"Maman" est, paraît-il, le mot auquel nous revenons tous lorsque vient notre dernière heure. Il n'est pas pourtant, peu s'en faut, le premier qu'un bébé prononce (en général, c'est "Non"' et puis "Papa", plus simples dans leur consonance). En tous cas, quand on est dans les ennuis jusqu'au cou et si on a eu la chance d'avoir une mère digne de ce nom, c'est en général vers celle-ci que l'on se tourne, dans l'espoir d'être consolé, pardonné, soutenu, aimé. Tous les psys du monde n'y pourront rien : eux-mêmes, au plus profond de leur intimité, sont tributaires de ce sentiment qui nous ramène à cette heure chaude et douce où, flottant dans une piscine privée et idéale, nous n'avions nul autre souci que de prêter notre oreille alors naissante à certains bruits bien mystérieux qui nous parvenaient de l'extérieur, cet Extérieur si lointain où, nous le pressentions déjà, plus jamais nous ne connaîtrions la sécurité.
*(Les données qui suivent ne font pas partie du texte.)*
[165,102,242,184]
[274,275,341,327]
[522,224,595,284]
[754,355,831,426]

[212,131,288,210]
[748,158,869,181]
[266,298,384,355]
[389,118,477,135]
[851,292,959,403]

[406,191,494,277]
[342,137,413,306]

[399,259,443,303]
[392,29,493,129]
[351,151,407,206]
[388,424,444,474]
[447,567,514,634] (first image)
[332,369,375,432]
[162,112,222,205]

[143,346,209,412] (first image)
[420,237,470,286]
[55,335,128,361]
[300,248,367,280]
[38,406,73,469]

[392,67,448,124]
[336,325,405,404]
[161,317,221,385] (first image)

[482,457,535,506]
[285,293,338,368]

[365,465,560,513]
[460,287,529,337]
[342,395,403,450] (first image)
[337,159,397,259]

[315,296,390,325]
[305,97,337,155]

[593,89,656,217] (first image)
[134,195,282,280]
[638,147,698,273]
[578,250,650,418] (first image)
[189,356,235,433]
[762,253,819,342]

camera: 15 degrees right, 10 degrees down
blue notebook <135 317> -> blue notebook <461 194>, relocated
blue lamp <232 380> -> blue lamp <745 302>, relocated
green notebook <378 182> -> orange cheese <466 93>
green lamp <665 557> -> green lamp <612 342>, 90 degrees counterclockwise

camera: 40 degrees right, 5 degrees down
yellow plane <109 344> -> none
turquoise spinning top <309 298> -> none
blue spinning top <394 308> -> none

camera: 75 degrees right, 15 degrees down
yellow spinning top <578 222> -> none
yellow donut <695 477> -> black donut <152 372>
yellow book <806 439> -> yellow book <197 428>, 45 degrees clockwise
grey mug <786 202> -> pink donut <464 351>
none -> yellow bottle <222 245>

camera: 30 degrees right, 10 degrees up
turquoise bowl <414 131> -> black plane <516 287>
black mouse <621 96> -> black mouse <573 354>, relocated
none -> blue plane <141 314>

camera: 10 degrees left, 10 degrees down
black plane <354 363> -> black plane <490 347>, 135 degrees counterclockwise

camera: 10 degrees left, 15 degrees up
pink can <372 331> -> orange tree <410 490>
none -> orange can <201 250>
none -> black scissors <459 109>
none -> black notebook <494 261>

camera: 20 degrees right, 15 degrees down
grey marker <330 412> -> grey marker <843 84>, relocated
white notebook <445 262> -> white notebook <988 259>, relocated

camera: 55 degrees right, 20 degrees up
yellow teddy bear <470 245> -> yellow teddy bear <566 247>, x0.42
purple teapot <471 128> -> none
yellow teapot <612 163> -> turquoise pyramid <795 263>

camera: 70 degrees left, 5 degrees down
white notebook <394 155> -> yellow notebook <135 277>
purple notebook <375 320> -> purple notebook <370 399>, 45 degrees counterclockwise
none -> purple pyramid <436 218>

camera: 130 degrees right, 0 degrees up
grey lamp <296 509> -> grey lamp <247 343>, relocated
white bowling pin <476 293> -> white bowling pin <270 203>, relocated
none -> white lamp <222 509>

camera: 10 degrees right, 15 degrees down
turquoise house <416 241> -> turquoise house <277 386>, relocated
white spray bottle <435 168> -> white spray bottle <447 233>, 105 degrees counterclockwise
Ce sont ces sentiments qui ont inspiré ce très beau livre de Jean-Marie Montali et Anne de Marnhac, publié chez La Martinière.

S'y trouvent rassemblées plus d'une centaine de lettres émanant de personnalités de la littérature (Flaubert, Cocteau, Léautaud, Faulkner, Proust, etc ...), de l'Art (Van Gogh, Mozart, Berlioz, etc ...), de la politique (De Gaulle, Bonaparte, Staline, etc ...) et enfin du quotidien (de nombreux anonymes des dernières guerres ...). Toutes adressées à leur mère. Leur mère réelle ou leur mère rêvée (pour Léautaud ou pour Simenon par exemple).

Comment résumer de tels textes ? La chose est impossible. Certains sont vifs et alertes, d'autres tendres et attentionnés. Dans beaucoup d'entre eux, se dessine le profil du petit garçon qui roulait des mécaniques devant sa mère et qui éprouve toujours et encore le besoin de l'éblouir par ses prouesses tout en lui faisant comprendre que, sous la brillante armure, survit - encore et toujours - le petit enfant qui avait peur dans le noir et qui aimait que sa mère le câline pour le consoler. La lettre, assez courte, que Staline signe pour sa mère de son diminutif, "Sosso", en est un exemple typique.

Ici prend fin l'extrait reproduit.